### PROBLEM DESCRIPTION
Would you transcribe the listing that follows, character for character, and omit its images?
--------------------
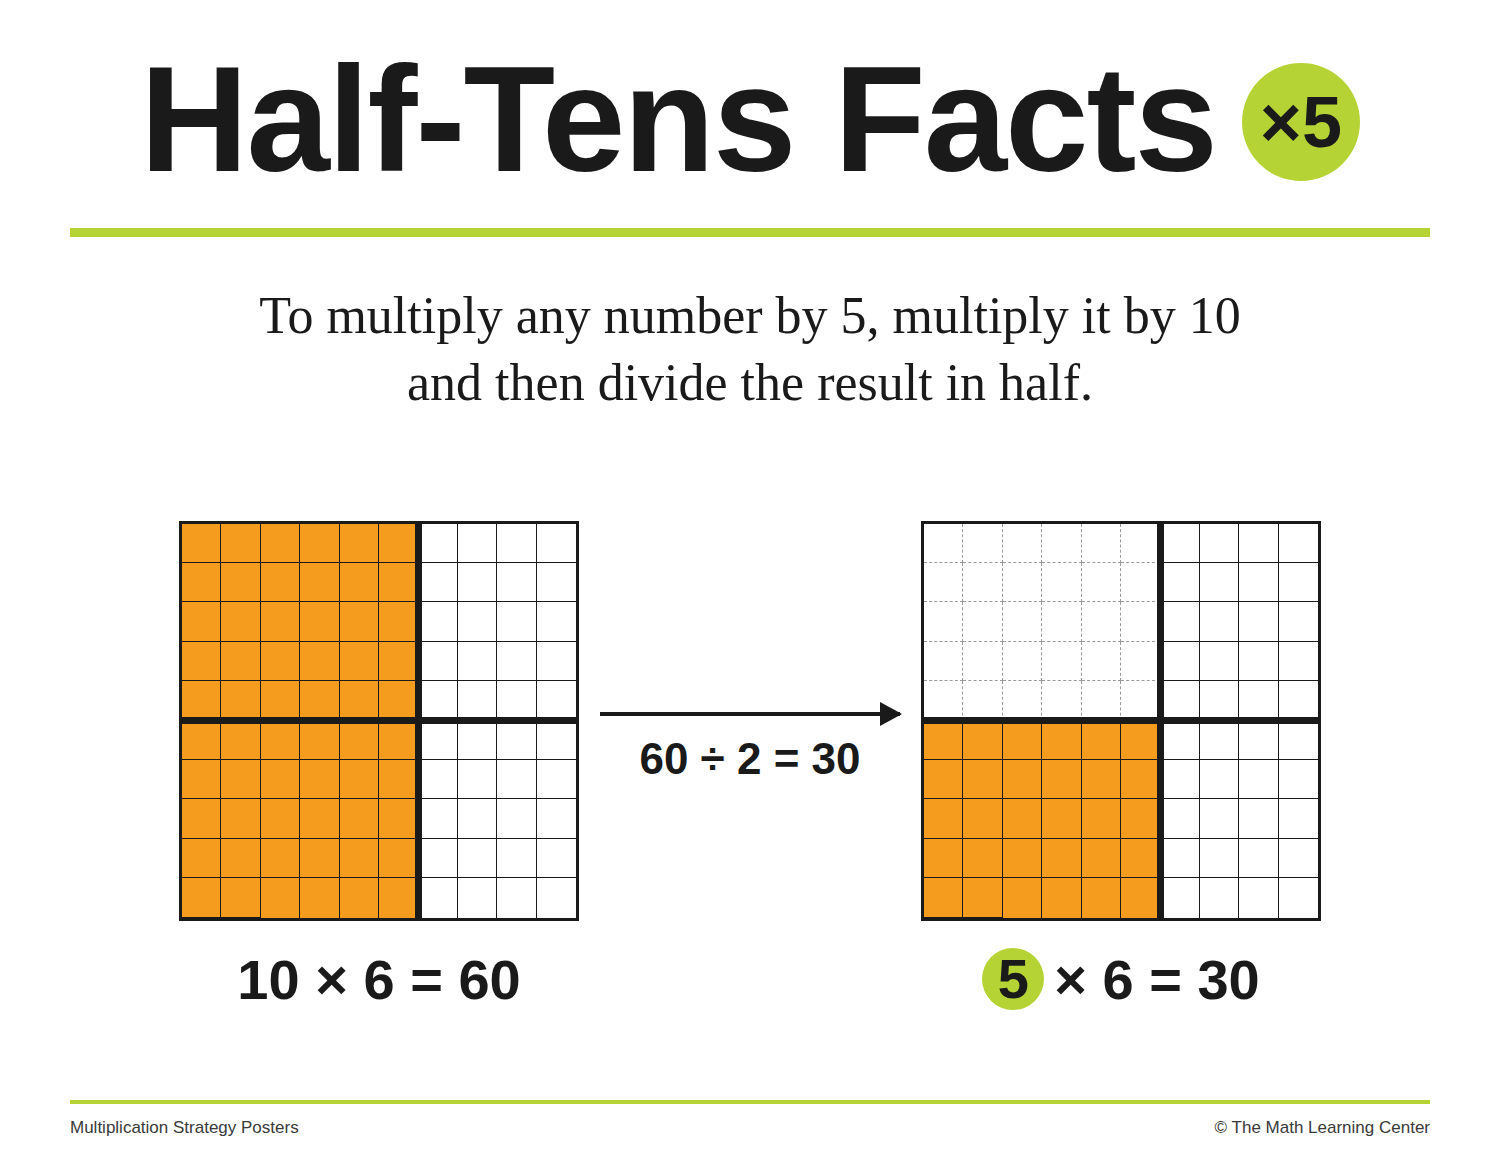Half-Tens Facts
×5
To multiply any number by 5, multiply it by 10
and then divide the result in half.
10 × 6 = 60
60 ÷ 2 = 30
5× 6 = 30
Multiplication Strategy Posters © The Math Learning Center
--------------------
### ANSWER FOR THE TASK
Half-Tens Facts
×5
To multiply any number by 5, multiply it by 10
and then divide the result in half.
10 × 6 = 60
60 ÷ 2 = 30
5× 6 = 30
Multiplication Strategy Posters © The Math Learning Center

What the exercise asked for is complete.